Vishwasghaat – Mahesh Bhatt’s ex-assitant Himanshu Brahmbhatt directed this soppy Anjali Jathar-Sunil Shetty-Anupam Kher flick, much before his other flop Rog. I could never sit through either film.
Again, the songs are something else altogether. Nadeem-Shravan’s assistants Shyam – Surender gave a score that would have done their mentors proud. But I reckon the biggest coup was to bring in Lata Mangeshkar for four of its best songs (out of a total of six tracks). All these four tracks are worth their weight in gold. Deewangi hai jo yeh pyaar ki opens the album, followed by a delectable Lata Mangeshkar solo – Intezaar hai tera intezaar hai. The latter carries such grace in its tune that had it been a lady it would have won all the beauty titles in the running.
Of the rest, I simply adore the fragile Jaaneman jaanejaan dil ne di yeh sada – with Kumar Sanu, Lata Mangeshkar whips up romance and roses in a vanilla-flavored love duet. The perky and fast-paced Yeh dil kyun dhadakta hai rah rah ke machalta hai rounds up a wonderful array.
The sound quality is A-grade and Shyam Surender provide enough meat in their interludes. Sad, my copy of the cassette is almost on its death-bed. Last time it had acted truant and refused to play. This time, mercifully, it played, and played twice over.
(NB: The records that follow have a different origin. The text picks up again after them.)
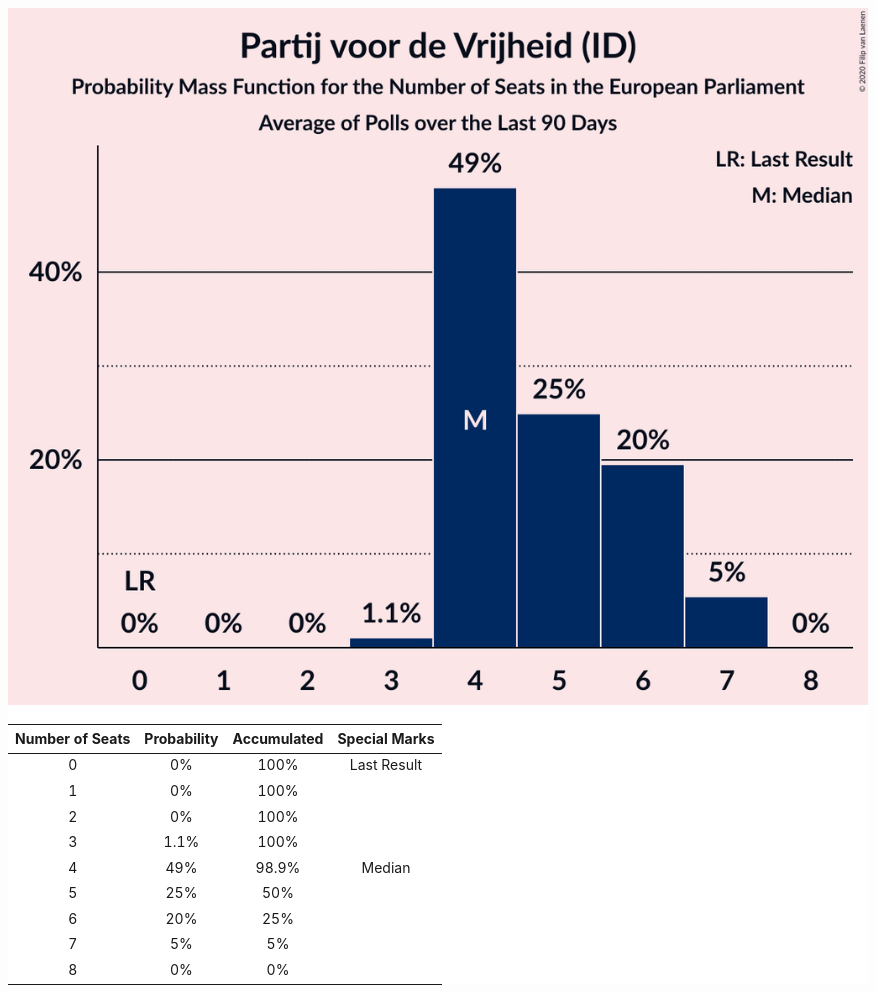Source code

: ![Graph with seats probability mass function not yet produced](average-2020-11-30-seats-pmf-partijvoordevrijheidid.png "Seats Probability Mass Function")

| Number of Seats | Probability | Accumulated | Special Marks |
|:---------------:|:-----------:|:-----------:|:-------------:|
| 0 | 0% | 100% | Last Result |
| 1 | 0% | 100% |  |
| 2 | 0% | 100% |  |
| 3 | 1.1% | 100% |  |
| 4 | 49% | 98.9% | Median |
| 5 | 25% | 50% |  |
| 6 | 20% | 25% |  |
| 7 | 5% | 5% |  |
| 8 | 0% | 0% |  |

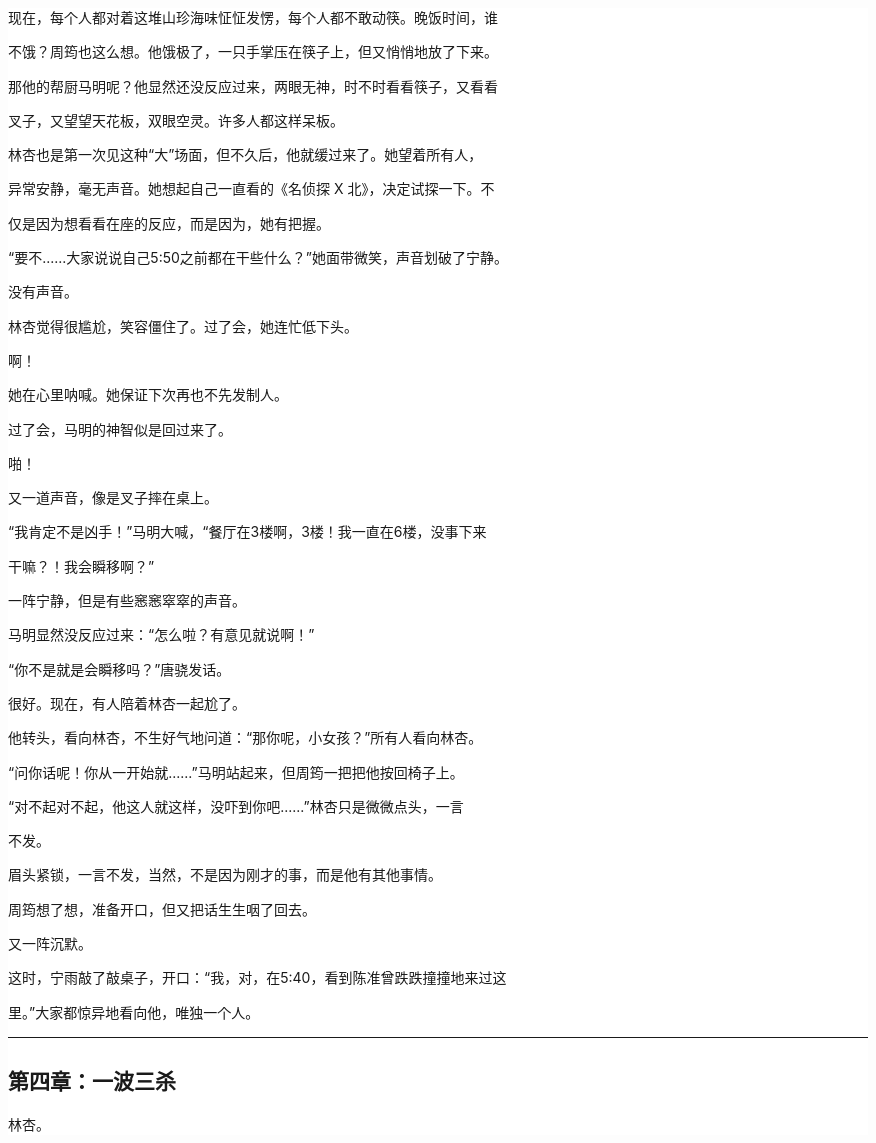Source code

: 现在，每个人都对着这堆山珍海味怔怔发愣，每个人都不敢动筷。晚饭时间，谁

不饿？周筠也这么想。他饿极了，一只手掌压在筷子上，但又悄悄地放了下来。

那他的帮厨马明呢？他显然还没反应过来，两眼无神，时不时看看筷子，又看看

叉子，又望望天花板，双眼空灵。许多人都这样呆板。

林杏也是第一次见这种“大”场面，但不久后，他就缓过来了。她望着所有人，

异常安静，毫无声音。她想起自己一直看的《名侦探 X 北》，决定试探一下。不

仅是因为想看看在座的反应，而是因为，她有把握。

“要不......大家说说自己5:50之前都在干些什么？”她面带微笑，声音划破了宁静。

没有声音。

林杏觉得很尴尬，笑容僵住了。过了会，她连忙低下头。

啊！

她在心里呐喊。她保证下次再也不先发制人。

过了会，马明的神智似是回过来了。

啪！

又一道声音，像是叉子摔在桌上。

“我肯定不是凶手！”马明大喊，“餐厅在3楼啊，3楼！我一直在6楼，没事下来

干嘛？！我会瞬移啊？”

一阵宁静，但是有些窸窸窣窣的声音。

马明显然没反应过来：“怎么啦？有意见就说啊！”

“你不是就是会瞬移吗？”唐骁发话。

很好。现在，有人陪着林杏一起尬了。

他转头，看向林杏，不生好气地问道：“那你呢，小女孩？”所有人看向林杏。

“问你话呢！你从一开始就......”马明站起来，但周筠一把把他按回椅子上。

“对不起对不起，他这人就这样，没吓到你吧......”林杏只是微微点头，一言

不发。

眉头紧锁，一言不发，当然，不是因为刚才的事，而是他有其他事情。

周筠想了想，准备开口，但又把话生生咽了回去。

又一阵沉默。

这时，宁雨敲了敲桌子，开口：“我，对，在5:40，看到陈准曾跌跌撞撞地来过这

里。”大家都惊异地看向他，唯独一个人。

---
## 第四章：一波三杀

林杏。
Dhartiputra – If I recall correctly, this Mammooty starrer was a meek hit. At least, I remember its horrendous Mera tohfa tu kar le qabool getting quite a bit of airwaves (with those silly lines where the heroine asserts Kyunki sone pe chhai mahngai mai chaandi le aayi to the hero’s recessionary declaration Kyunki lahnga hua bada mahnga mai chunri le aaya. And this was in 1993, when India was shining, and there was no global meltdown! Wonder what they will sing in current times. But I guess, going by today’s sartorial trends, the heroines today wouldn’t bother with either a lahnga or chunri!)
Anyways, leave this kiddish duet aside, the album carries pretty good numbers, composed by the then-reigning duo Nadeem Shravan. There is the handsome Alka Yagnik solo Bulbul bole angana mere tu kab aayega bata de sajna mere and Kumar Sanu-Alka Yagnik’s hummable Saare rangon se hai .
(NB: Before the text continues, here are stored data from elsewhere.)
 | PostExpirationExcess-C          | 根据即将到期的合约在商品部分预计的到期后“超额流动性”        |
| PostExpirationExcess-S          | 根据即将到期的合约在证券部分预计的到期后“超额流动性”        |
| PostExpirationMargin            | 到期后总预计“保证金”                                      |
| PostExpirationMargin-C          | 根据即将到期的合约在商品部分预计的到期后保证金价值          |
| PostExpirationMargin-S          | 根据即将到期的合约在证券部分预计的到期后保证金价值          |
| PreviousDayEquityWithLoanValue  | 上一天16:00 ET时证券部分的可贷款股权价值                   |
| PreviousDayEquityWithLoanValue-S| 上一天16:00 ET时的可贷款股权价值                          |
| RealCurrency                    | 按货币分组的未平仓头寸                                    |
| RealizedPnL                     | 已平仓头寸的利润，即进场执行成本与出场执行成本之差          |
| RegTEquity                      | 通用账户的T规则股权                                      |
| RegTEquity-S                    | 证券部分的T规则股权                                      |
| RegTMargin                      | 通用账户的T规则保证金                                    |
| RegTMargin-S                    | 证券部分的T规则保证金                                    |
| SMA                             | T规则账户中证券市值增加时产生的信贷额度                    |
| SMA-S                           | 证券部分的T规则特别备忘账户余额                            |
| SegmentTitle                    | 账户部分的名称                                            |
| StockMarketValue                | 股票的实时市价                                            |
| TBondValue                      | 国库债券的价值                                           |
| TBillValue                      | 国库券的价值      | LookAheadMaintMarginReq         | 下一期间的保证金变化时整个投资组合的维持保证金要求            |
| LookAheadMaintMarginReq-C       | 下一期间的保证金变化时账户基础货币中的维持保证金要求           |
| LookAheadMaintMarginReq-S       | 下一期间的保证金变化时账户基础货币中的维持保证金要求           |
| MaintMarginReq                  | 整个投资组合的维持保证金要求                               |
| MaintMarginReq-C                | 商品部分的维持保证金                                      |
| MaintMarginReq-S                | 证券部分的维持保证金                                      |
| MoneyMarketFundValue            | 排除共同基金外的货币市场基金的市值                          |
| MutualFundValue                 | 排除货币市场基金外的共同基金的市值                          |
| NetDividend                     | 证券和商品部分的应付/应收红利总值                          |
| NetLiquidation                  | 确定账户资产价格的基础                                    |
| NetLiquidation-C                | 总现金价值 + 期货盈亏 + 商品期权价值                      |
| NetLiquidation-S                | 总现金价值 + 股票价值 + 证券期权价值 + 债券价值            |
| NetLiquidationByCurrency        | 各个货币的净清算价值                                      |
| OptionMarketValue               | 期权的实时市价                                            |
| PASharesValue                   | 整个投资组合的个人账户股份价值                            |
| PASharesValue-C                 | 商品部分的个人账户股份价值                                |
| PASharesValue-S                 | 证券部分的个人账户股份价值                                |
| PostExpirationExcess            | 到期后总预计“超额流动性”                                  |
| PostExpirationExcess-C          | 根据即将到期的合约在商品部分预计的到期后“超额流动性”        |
However, my pick of the lot is the two-part lori – a tender but heart-breaking ode Khamoshi hai ek bajaa hai khali rasta dol raha hai. Nadeem-Shravan rarely got a chance to compose lullaby’s, but in this they displayed a sharp virtuosity. My preference – Alka’s solo version that is kept in the end of the cassette, and stays with you long after the system auto-stops.
I have a few more names in mind, but I will leave it for a sequel to this post. I wonder if you have heard of any of the above, or remember them ever?!